Excerpted passage:
┏━━

Why he was awarded the Nobel Prize
The Nobel Prize was awarded with Sir Peter Brian Medawar of Great Britain for the discovery of acquired immunological tolerance. How does the human body recognise the difference between existing micro-organisms and dangerous invaders? This fundamental question worried away at Burnet during the 1940s. He studied every piece of literature he could find on the subject – and it was his ability to think laterally across all this information that produced the breakthrough hypothesis.
During Burnet’s study of influenza viruses in the 1930s and 1940s, he had developed methods for growing viruses in chicken embryos inside eggs. He noticed in his research that although normal hens could be infected with influenza and develop antibodies, chickens born from eggs with the virus did not develop antibodies when exposed to influenza. The chickens had an “acquired immunological tolerance” and did not raise an immune defence because their immune systems did not recognise the virus as foreign. This showed that when the immune system developed during the foetal stage, it recorded all proteins and micro-organisms in this enclosed environment as “self”, including the virus injected by the scientist.

┗━━

Exercise set:
A: Answer these questions from the passage on Burnet's Nobel Prize:
(i) With whom was the prize shared?
(ii) What did Burnet grow viruses in?
(iii) What did the developing immune system record as "self"?
B: Carry on the passage on Burnet's Nobel Prize, picking up after its final sentence.

Dataset items

┏━━

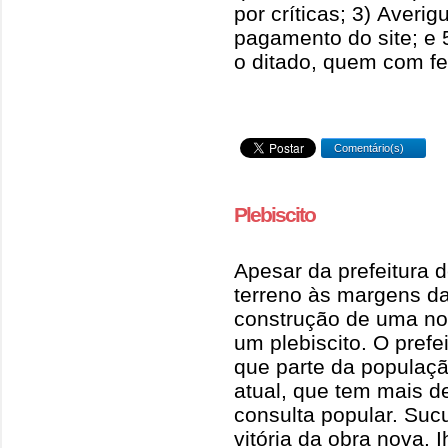
por críticas; 3) Averi
pagamento do site; e 
o ditado, quem com fer
Comentário(s)
Plebiscito
Apesar da prefeitura d
terreno às margens da
construção de uma nov
um plebiscito. O pref
que parte da populaçã
atual, que tem mais de
consulta popular. Sucu
vitória da obra nova. I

┗━━

Answers provided:
A:
(i) Sir Peter Brian Medawar of Great Britain.
(ii) Chicken embryos inside eggs.
(iii) All proteins and micro-organisms in that enclosed environment, including the virus injected by the scientist.

B:
Burnet’s theory was confirmed in experiments by English researcher Peter Medawar, and it was for their collaboration in developing a new understanding of the immune system that they were awarded the Nobel Prize in 1960. This understanding of the basis of immunity has become vital in the field of organ transplants. Prior to Burnet and Medawar’s work, it was thought that immunity was in some way related to the nature of an individual’s blood.